The bad news — and there’s plenty of it to go around — is that most of you have been reading too many of your own press releases. Perhaps you’ve repeated the “business user-focused BI” mantra for so long that you’ve forgotten who we, your current and future customers, really are: the IT professionals who plan, build, deploy, and manage strategic business applications. Doing all four of those tasks is now much easier than ever, but they’re still not plug-and-play as you virtually profess, and they probably never will be.
The Road More Traveled
Instead, many of you have fallen in love with “packaged analytic applications,” and you’re marketing them heavily toward business users, as if you were truly selling shrink-wrapped solutions. In fact, you are so concerned about maintaining the appearance of success in that effort that some of you are playing games with your numbers by shifting reported revenue away from the tools side of the house toward the applications side, even though the distinction is dubious at best. Why?

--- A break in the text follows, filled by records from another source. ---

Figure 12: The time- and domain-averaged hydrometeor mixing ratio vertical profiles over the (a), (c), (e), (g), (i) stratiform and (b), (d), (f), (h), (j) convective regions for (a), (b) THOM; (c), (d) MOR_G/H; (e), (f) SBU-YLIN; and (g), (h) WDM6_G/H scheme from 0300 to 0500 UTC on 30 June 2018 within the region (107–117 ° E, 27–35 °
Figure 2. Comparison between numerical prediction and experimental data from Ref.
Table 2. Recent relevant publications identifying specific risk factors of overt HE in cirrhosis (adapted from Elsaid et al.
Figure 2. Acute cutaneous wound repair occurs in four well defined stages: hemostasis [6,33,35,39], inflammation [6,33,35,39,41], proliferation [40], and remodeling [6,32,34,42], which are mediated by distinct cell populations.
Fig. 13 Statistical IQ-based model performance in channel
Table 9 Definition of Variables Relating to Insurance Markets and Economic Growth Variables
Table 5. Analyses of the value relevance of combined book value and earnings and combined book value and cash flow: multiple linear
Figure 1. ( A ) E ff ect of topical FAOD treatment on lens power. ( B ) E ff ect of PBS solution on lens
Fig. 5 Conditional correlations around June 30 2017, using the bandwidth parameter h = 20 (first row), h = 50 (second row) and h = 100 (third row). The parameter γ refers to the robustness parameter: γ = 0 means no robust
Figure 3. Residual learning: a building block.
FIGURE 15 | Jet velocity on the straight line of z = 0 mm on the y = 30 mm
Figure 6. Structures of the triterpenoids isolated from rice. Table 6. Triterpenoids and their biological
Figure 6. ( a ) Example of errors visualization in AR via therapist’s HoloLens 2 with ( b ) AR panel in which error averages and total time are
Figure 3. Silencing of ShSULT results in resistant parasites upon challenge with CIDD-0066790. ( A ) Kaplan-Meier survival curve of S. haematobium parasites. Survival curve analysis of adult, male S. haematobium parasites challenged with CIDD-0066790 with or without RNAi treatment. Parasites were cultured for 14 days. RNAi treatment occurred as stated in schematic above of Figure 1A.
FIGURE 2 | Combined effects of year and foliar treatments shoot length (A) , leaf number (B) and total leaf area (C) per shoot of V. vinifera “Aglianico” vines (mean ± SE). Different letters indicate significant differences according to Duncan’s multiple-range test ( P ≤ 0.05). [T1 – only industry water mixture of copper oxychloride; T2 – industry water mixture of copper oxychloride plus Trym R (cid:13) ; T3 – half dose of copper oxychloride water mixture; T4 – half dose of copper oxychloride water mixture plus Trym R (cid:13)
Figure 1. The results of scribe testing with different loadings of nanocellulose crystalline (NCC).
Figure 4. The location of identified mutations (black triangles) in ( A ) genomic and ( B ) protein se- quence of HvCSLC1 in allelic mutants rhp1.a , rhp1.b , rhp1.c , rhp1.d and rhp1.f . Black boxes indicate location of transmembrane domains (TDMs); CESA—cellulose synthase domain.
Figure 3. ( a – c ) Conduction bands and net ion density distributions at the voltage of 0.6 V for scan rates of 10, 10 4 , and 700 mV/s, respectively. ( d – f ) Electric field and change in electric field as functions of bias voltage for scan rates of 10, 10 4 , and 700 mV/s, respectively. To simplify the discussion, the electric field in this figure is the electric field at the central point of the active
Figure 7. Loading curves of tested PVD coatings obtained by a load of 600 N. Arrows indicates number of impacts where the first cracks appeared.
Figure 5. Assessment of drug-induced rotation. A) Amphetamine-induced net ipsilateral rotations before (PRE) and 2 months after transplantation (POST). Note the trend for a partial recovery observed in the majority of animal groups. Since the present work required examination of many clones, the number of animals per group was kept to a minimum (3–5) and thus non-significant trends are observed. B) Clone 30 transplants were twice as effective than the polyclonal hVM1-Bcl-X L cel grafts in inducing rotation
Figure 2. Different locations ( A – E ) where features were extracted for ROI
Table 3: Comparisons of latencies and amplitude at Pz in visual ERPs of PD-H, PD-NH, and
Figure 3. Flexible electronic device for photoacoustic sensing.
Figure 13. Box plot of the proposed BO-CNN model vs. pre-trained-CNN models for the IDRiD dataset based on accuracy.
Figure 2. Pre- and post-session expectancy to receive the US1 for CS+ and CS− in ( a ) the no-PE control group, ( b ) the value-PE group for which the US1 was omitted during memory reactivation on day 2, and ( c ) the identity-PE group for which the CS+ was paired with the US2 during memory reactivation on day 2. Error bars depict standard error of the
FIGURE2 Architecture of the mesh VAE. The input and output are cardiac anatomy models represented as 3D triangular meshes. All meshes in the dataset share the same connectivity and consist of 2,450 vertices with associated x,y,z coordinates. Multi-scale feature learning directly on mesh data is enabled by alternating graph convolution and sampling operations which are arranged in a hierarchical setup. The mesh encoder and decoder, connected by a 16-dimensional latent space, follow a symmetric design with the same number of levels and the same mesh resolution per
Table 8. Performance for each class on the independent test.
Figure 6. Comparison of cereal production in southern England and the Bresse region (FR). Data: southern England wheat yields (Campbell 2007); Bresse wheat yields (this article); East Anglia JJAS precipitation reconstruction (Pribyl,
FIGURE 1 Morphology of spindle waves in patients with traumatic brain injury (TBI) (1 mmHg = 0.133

The truth is that you can’t put ERP adapters, UI components, canned reports, and business rules into a box, call it an “analytic application,” and expect us to think that it will solve all our marketing, supply chain management, and e-business problems without breaking a sweat. In fact, when we hear the words “turn-key” or “out of the box,” we get very, very nervous.
Let’s face it: A lot of us deployed so-called packaged CRM solutions at the height of the dot-com craze. We were so desperate to stay “competitive” that quick deployment superceded business value and ROI, even at some bigger companies. Now, we’re spending a fortune on application integration infrastructure because those solutions changed into stovepipes overnight, like Cinderella’s carriage into a pumpkin. Some of us are even saying to heck with it and farming the whole process out to managed services providers such as DigiMine Inc.
The enterprise application vendors — SAP AG, Siebel Systems Inc., and PeopleSoft Inc. — understand all this. They’re busily integrating (although we always take that word with a grain of salt) analytics into their suites because they already “own” our operational data. They know that your foray into analytic applications is faltering because, despite your marketing messages, IT still needs to be heavily involved. So why should we add another strand to the spaghetti?
What We Need
If you really want to help us, here’s what you can do: Make your technology even more powerful, extensible, and easy to use. Help us build communication channels to our business users so that we can build strategic applications more quickly and with less risk. Make it easier to make internal data available to partners and bring external data behind our firewalls (and do both securely). Give us a greater say in your product planning process so that the tools you eventually deliver are a better match for our real-world needs. But above all, don’t make promises you can’t keep.